(Reading text):

• • •

As of its 1994 redesign, performance estimates for the Skorpion included a maximum level speed of 540 kn, a 9,970 m service ceiling and a 300 km combat radius. According to the manufacturer, it was intended to perform a 180° turn within five seconds and flown at an angle of attack of up to 50°. Amongst the Skorpion's proposed armaments and equipment was various Western-sourced elements, including an internally-mounted 25mm GAU-12/U Equalizer cannon, along with a pod-mounted 30mm GAU-8/A Avenger cannon. The cockpit was also to be fitted with a Martin-Baker Mk.10 ejection seat. There was considerable controversy over the level of Polish content on the aircraft; some politicians had called for the programme to be de-funded if it comprised less than 70 per cent Polish components. Other figures promoted pragmatism and the value of international co-operation to acquire technology and know-how to advance Poland's own indigenous industry.

• • •

Proceed with the text about the Skorpion aircraft from its last sentence onward. The data after this point has no connection to the text about the Skorpion aircraft.

(Records shown):
• • •

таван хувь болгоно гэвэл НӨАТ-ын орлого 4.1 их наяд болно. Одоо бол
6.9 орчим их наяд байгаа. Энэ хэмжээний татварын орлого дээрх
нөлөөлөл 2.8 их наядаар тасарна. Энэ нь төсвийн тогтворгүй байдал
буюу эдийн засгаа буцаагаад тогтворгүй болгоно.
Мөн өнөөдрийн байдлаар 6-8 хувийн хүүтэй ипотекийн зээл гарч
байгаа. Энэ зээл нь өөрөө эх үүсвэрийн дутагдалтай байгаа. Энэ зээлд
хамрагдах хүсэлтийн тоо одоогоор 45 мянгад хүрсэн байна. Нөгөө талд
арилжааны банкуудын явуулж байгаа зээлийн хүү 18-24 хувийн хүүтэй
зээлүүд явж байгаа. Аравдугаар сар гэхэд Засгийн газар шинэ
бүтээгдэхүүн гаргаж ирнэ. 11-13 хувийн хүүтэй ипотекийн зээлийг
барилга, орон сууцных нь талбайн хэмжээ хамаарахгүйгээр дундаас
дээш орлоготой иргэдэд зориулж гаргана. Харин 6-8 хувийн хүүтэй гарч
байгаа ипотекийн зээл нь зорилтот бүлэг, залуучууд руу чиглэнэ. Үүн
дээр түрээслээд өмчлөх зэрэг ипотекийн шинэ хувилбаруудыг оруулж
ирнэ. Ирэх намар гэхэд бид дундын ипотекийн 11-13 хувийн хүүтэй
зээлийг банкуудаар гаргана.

• • •

(Written answer):
By December 1994, the stealth characteristics of the Skorpion had been deemphasised. The reason given for not assigning a high value to this aspect of the design was a belief that, as the Skorpion was expected to normally be flown at very low altitudes during combat missions and thereby the inherent detectability challenges posed by such flight profiles, even highly-effective stealth characteristics would have little effect on its detectability. Despite this change in focus, at least 50 per cent of the aircraft's structure was still anticipated to be composed of carbon fibre composite materials. As PZL Okecie lacked the in-house capability to produce this structure, co-operation on the manufacturing process was discussed with several foreign aviation companies, including British Aerospace (BAE) and Construcciones Aeronáuticas SA (CASA). According to Flight International, CASA was being viewed as the frontrunner to serve as the Skorpion's manufacturing partner. During 1993, it was reported that the aircraft had generated interest amongst the Israeli Air Force along with some aerospace manufacturers in Israel.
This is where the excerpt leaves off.